893.74/548b

The Department of State to the Japanese Embassy

Memorandum

The Government of the United States has given further consideration to the suggestions contained in the memorandum of the Japanese Embassy dated December 24, 1924, concerning overseas radio facilities in, China. With a view to the reconcilement of the divergent views entertained by the Governments of the United States and of Japan on this subject, and in the hope of bringing about an amicable adjustment of virtually the only remaining question of controversy between the two countries, the Government of the United States ventures to propose that the following plan of operation of the Federal and Mitsui radio stations in China should be adopted as a means of affording adequate overseas radio facilities for that country in a manner providing a fair division of the radio business between China and the United States and China and Japan:

The Federal Telegraph Company agrees to accept at any of its stations in China traffic for Japan and to transmit all such traffic to the Mitsui station at Peking for retransmission to Japan; the Mitsui station agrees to accept traffic for the United States and transmit all such traffic to the nearest Federal station in China for retransmission to the United States, the division of all charges in each case to be in proportion to the services performed by the several companies. It is understood that for the remainder of the world free competition will exist.
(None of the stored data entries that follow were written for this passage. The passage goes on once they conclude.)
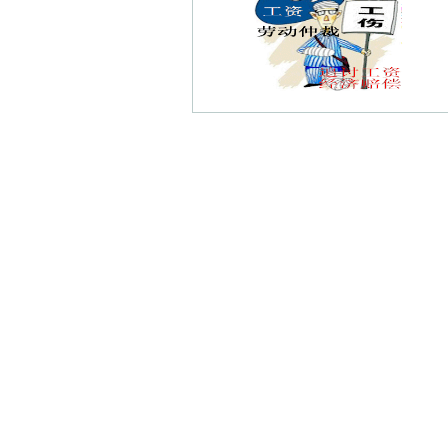
外港债权债务律师
曹村债权债务律师
永兴债权债务律师
祖堂债权债务律师
亲见债权债务律师
麒麟铺债权债务律师
杨村债权债务律师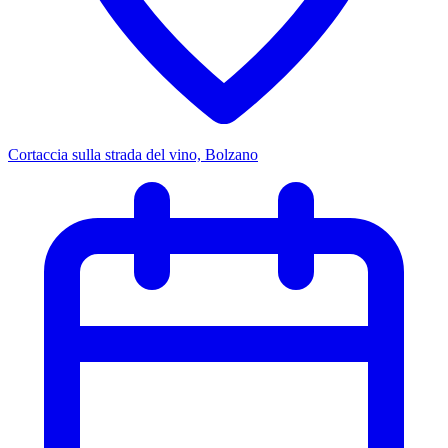
Cortaccia sulla strada del vino, Bolzano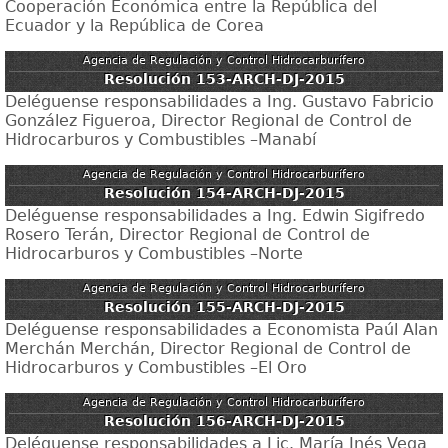
Cooperación Económica entre la República del
Ecuador y la República de Corea
Agencia de Regulación y Control Hidrocarburífero
Resolución 153-ARCH-DJ-2015
Deléguense responsabilidades a Ing. Gustavo Fabricio
González Figueroa, Director Regional de Control de
Hidrocarburos y Combustibles –Manabí
Agencia de Regulación y Control Hidrocarburífero
Resolución 154-ARCH-DJ-2015
Deléguense responsabilidades a Ing. Edwin Sigifredo
Rosero Terán, Director Regional de Control de
Hidrocarburos y Combustibles –Norte
Agencia de Regulación y Control Hidrocarburífero
Resolución 155-ARCH-DJ-2015
Deléguense responsabilidades a Economista Paúl Alan
Merchán Merchán, Director Regional de Control de
Hidrocarburos y Combustibles –El Oro
Agencia de Regulación y Control Hidrocarburífero
Resolución 156-ARCH-DJ-2015
Deléguense responsabilidades a Lic. María Inés Vega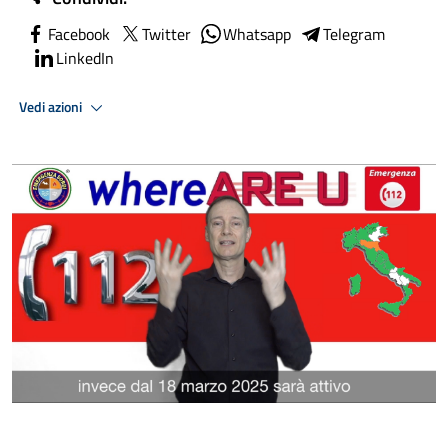
Facebook
Twitter
Whatsapp
Telegram
LinkedIn
Vedi azioni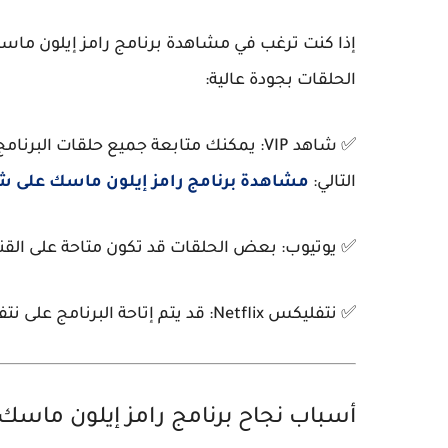
إذا كنت ترغب في مشاهدة
برنامج رامز إيلون ماس
الحلقات بجودة عالية:
✅
شاهد VIP:
التالي:
مشاهدة برنامج رامز إيلون ماسك على ش
✅
يوتيوب:
بعض الحلقات قد تكون متاحة على القناة ال
✅
نتفليكس Netflix:
قد يتم إتاحة البرنامج على ن
أسباب نجاح برنامج رامز إيلون ماسك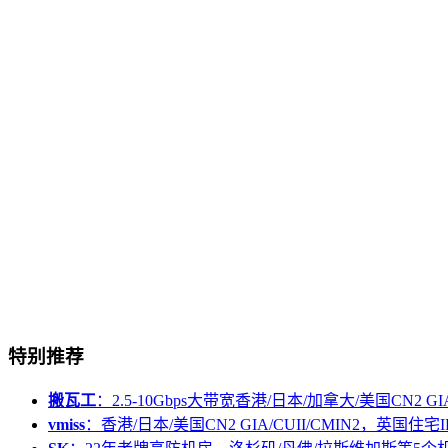
特别推荐
搬瓦工
：2.5-10Gbps大带宽香港/日本/加拿大/美国CN2 GIA/
vmiss
：香港/日本/美国CN2 GIA/CUII/CMIN2，英国住宅I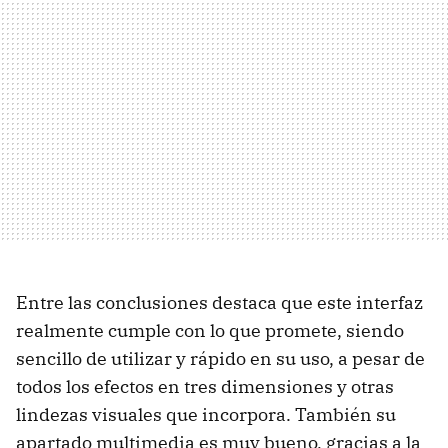
Entre las conclusiones destaca que este interfaz
realmente cumple con lo que promete, siendo
sencillo de utilizar y rápido en su uso, a pesar de
todos los efectos en tres dimensiones y otras
lindezas visuales que incorpora. También su
apartado multimedia es muy bueno, gracias a la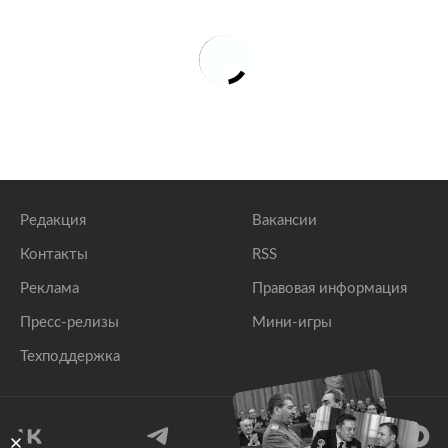
Редакция
Вакансии
Контакты
RSS
Реклама
Правовая информация
Пресс-релизы
Мини-игры
Техподдержка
It is believed by the Government of the United States that an arrangement for the interchange of traffic as above described would prove profitable to the companies concerned and economical for the [Page 903] Chinese Government. It is hoped that the suggestion which is offered as an alternative to the proposal made in the Japanese Embassy’s memorandum of December 24, 1924, and in a spirit of accommodation to the expressed desire of the Japanese Government that the uncertainty that has existed for several years should be definitely removed, will meet with the approval of the Japanese Government and that the Chinese Government, which would profit equally by the arrangement, will interpose no objection. It is believed by the Government of the United States that the plan as herein suggested is more feasible than that suggested in the Japanese Embassy’s memorandum of December 24, 1924, in that it simplifies operating arrangements, brings into accord the views of the several national radio interests, whose contentions until now have seemed irreconcilable, and conforms with the principle of equality of opportunity in commercial enterprises in China.